Sacramento Zoo Funds CSU Stanislaus Endangered Species Recovery Program

Courtesy of California State University, Stanislaus Endangered Species Recovery Program|

The Endangered Species Recovery Program at California State University, Stanislaus has received $16,000 to help fund its research on species living in Ripon’s Caswell Memorial State Park.

The money comes from the Sacramento Zoo’s Quarters for Conservation program, which allows zoo visitors to vote for one of three projects.

Each of the three projects selected receives $5,000 as a startup grant, with additional funds coming based on votes received.
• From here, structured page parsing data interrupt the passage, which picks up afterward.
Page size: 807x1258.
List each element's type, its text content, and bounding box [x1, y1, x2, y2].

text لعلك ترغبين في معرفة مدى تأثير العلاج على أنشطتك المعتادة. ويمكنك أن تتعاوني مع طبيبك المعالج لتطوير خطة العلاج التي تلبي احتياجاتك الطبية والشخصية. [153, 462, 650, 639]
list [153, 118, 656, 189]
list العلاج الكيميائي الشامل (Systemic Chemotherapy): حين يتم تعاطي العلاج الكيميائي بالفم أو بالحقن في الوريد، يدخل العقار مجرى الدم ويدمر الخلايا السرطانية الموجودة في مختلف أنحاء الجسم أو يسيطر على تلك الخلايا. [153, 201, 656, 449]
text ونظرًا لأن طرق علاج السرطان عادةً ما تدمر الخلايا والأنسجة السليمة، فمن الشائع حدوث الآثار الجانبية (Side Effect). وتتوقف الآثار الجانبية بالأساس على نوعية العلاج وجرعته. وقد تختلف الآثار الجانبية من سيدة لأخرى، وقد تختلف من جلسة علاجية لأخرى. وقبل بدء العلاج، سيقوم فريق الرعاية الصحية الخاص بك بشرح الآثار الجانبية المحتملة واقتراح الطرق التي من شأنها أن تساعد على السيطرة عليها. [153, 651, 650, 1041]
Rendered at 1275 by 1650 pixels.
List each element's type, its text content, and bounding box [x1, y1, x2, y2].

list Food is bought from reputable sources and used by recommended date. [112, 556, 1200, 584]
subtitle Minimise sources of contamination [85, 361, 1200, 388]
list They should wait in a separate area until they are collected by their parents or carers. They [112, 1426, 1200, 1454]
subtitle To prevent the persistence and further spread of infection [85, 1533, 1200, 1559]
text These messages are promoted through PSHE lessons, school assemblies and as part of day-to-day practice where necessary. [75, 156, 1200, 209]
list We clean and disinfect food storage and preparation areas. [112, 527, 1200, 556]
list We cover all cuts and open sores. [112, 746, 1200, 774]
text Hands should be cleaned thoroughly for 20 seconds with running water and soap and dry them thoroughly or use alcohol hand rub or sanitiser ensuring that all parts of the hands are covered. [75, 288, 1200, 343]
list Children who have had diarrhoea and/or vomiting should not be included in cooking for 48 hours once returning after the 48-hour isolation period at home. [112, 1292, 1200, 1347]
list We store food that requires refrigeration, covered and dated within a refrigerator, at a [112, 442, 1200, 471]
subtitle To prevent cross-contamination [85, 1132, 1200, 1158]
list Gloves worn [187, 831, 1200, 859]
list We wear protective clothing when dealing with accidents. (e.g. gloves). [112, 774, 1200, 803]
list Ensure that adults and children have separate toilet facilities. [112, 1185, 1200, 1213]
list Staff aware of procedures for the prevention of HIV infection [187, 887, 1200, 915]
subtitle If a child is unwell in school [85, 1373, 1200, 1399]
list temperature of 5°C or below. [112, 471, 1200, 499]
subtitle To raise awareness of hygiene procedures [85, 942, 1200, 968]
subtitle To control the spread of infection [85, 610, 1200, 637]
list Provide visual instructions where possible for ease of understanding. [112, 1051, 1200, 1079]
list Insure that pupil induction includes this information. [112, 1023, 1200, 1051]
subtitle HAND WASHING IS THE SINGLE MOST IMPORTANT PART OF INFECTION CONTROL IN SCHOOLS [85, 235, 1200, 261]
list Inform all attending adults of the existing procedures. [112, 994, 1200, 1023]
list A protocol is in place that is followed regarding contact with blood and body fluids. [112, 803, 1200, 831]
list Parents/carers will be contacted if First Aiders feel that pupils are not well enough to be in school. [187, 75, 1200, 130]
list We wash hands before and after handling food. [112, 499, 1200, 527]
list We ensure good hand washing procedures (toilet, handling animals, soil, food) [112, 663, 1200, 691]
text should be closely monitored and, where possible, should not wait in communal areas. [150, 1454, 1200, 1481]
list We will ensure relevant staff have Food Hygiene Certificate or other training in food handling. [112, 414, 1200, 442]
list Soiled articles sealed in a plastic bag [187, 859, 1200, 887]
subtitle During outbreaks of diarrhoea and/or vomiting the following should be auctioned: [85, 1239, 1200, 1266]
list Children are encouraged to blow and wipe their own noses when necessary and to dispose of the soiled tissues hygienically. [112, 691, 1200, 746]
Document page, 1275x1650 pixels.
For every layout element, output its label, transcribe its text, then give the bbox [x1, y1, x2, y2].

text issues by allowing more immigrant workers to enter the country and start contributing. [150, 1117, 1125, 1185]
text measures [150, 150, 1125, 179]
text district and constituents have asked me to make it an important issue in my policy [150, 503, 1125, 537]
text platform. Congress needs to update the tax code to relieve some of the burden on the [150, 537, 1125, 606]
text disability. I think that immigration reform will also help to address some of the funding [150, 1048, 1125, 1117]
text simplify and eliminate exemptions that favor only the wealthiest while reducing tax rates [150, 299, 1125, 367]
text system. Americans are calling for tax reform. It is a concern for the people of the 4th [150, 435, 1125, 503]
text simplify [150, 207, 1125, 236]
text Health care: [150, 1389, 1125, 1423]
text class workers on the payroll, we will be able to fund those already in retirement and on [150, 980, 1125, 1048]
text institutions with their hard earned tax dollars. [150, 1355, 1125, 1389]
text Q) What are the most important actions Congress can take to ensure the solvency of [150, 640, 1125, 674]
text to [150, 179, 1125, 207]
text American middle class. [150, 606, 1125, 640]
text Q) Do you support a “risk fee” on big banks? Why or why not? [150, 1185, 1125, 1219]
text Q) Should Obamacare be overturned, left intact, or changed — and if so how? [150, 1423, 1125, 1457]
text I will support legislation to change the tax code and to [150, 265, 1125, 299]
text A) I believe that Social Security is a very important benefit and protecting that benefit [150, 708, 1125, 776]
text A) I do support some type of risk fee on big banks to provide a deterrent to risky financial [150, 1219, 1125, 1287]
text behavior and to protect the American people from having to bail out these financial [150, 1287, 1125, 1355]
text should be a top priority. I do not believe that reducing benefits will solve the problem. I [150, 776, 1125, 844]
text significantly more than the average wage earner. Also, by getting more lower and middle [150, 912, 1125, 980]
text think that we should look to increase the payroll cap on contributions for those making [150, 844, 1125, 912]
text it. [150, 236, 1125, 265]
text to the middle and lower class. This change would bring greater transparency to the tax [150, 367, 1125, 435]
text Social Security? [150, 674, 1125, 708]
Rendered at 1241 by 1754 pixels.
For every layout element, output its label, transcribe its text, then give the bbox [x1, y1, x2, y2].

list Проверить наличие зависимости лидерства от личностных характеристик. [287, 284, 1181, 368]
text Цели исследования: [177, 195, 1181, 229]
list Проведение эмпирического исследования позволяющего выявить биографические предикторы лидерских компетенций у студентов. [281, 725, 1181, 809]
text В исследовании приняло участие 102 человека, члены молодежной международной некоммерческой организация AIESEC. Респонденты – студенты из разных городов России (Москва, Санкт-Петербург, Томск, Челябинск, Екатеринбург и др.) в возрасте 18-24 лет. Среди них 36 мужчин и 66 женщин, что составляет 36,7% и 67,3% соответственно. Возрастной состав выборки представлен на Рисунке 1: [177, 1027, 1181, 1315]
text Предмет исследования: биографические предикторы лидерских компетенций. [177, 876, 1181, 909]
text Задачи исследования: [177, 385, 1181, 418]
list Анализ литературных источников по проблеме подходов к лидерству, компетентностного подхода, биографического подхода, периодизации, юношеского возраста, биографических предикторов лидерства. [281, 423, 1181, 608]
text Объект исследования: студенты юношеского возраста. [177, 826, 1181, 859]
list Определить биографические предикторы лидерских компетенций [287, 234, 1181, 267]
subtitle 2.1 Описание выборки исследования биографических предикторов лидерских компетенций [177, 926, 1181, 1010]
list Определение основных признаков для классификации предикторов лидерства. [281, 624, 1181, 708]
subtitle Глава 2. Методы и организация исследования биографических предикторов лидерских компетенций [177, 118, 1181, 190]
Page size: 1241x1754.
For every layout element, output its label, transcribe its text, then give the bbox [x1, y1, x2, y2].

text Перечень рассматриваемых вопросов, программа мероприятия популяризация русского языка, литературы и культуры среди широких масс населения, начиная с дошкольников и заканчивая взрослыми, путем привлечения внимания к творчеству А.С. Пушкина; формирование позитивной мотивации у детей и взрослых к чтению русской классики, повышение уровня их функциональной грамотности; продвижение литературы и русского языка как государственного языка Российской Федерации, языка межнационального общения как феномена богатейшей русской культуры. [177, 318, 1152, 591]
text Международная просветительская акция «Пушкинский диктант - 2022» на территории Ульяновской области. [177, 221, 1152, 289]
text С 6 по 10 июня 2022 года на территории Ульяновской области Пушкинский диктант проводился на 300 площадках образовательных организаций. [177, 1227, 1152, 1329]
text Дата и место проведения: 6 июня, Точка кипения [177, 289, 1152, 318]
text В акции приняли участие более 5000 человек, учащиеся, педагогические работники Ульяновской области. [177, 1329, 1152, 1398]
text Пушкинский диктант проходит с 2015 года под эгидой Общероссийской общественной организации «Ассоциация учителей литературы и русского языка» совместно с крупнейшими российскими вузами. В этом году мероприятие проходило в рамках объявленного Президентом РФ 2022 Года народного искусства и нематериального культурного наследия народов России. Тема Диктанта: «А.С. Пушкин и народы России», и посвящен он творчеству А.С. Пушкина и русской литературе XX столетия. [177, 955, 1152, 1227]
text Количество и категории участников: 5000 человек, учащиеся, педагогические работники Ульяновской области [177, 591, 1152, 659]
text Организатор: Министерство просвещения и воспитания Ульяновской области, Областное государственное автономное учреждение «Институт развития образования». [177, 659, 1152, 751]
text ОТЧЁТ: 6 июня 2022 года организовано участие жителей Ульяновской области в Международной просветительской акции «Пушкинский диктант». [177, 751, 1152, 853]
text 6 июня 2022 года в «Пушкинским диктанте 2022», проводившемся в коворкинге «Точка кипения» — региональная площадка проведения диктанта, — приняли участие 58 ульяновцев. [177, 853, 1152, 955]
CSU Stanislaus’s ESRP will receive an additional $11,000 by way of votes received.

A check will be presented as part of the Sacramento Zoo’s Earth Fest, which takes place on Saturday.

Patrick Kelly, CSU Stanislaus zoology professor and coordinator of ESRP, said the money received will go to helping pay student researchers.

“This funding is going to provide real, hands-on research experience in field biology for our majors, especially those who are interested in careers in ecology or conservation biology,” Kelly said. “We deeply appreciate the support from and partnership with the Sacramento Zoological Society and the UC Davis School of Veterinary Medicine on this and related projects.”

Much of CSU Stanislaus’s ESRP research has focused on the riparian brush rabbit, but work has also been conducted on the San Joaquin kit fox, Mohave ground squirrel, and other endangered species.

The funding received from the Sacramento Zoo will go towards research of riparian brush rabbit and riparian woodrats of the Caswell Memorial State Park in Ripon.

“Assisting ESRP with field research has been one of the most rewarding experiences in my education,” said Elizabeth Parks, a Stockton native and a senior biology major. “While all of my classes emphasize the importance of conserving wildlife – particularly native species like riparian brush rabbits and riparian woodrats – there is no substitute for braving the thorny brush to make a real difference in the field.”